Official mirror of libredwg. With CI hooks and nightly releases. PR's ok
https://savannah.gnu.org/projects/libredwg/
GNU General Public License v3.0
989 stars 234 forks source link

maybe convert strings to a struct #245

Open rurban opened 4 years ago

rurban commented 4 years ago

We really need the encoding of the string being stored, to avoid unneeded conversions (injson/indxf e.g. r2007 -> r2000), and while we are there we can also store the length then.

typedef struct _dwg_string {
  char *str;
  BITCODE_RS len;
  // encoding
  BITCODE_RS cp; // 30: ANSI_1252, 43: UTF-16, 0: UTF-8. max: 44
} Dwg_String;

cp being dwg->header.codepage (eg 30) or 0: UTF8 (indxf + injson) or 43 UTF-16 (TU) or CP_DWG (lookup dwg->header.codepage). Then we can add iconv conversions also. So far only US_ASCII and Latin-1 (cp 30) conversions are done properly.

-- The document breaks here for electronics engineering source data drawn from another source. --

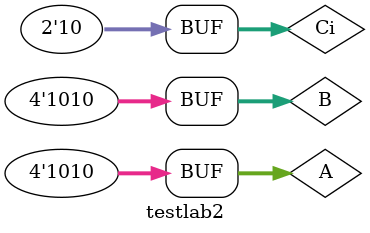
<source format=v>
`timescale 1ns / 1ps


module testlab2;
reg [3:0]A, B;
reg [1:0] Ci;
wire Co;
wire [3:0]S;
lab2 U1 (.co(Co),.s(S),.ci(Ci[0]),.A(A),.B(B));
initial
begin
for (A = 4'b0000; A<= 4'b1001; A = A+ 4'b0001)begin
for (B = 4'b0000; B<= 4'b1001; B = B+ 4'b0001)begin
for (Ci = 2'b00; Ci<= 2'b01; Ci = Ci+ 2'b01)
#10;
end
end
end
endmodule

</source>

But better embed the string at the end of the string and pass around the ptr to this.

#pragma pack(1)
typedef struct _dwg_string {
  BITCODE_RS len;
  // encoding
  BITCODE_RS cp; // 30: ANSI_1252, 43: UTF-16, 0: UTF-8. max: 44
  char* str[];
} Dwg_String;
typedef char *BITCODE_T;

BITCODE_T *tstr_new (char* str)
{
  Dwg_String *tstr = malloc (9 + strlen (str));
  tstr->len = strlen (str);
  return &tstr->str;
}

The other idea is to use UTF-8 everywhere and convert on the fly.

rurban commented 4 years ago

The other idea is to store all strings as UTF8. Convert from the codepage on decode, convert to on encode.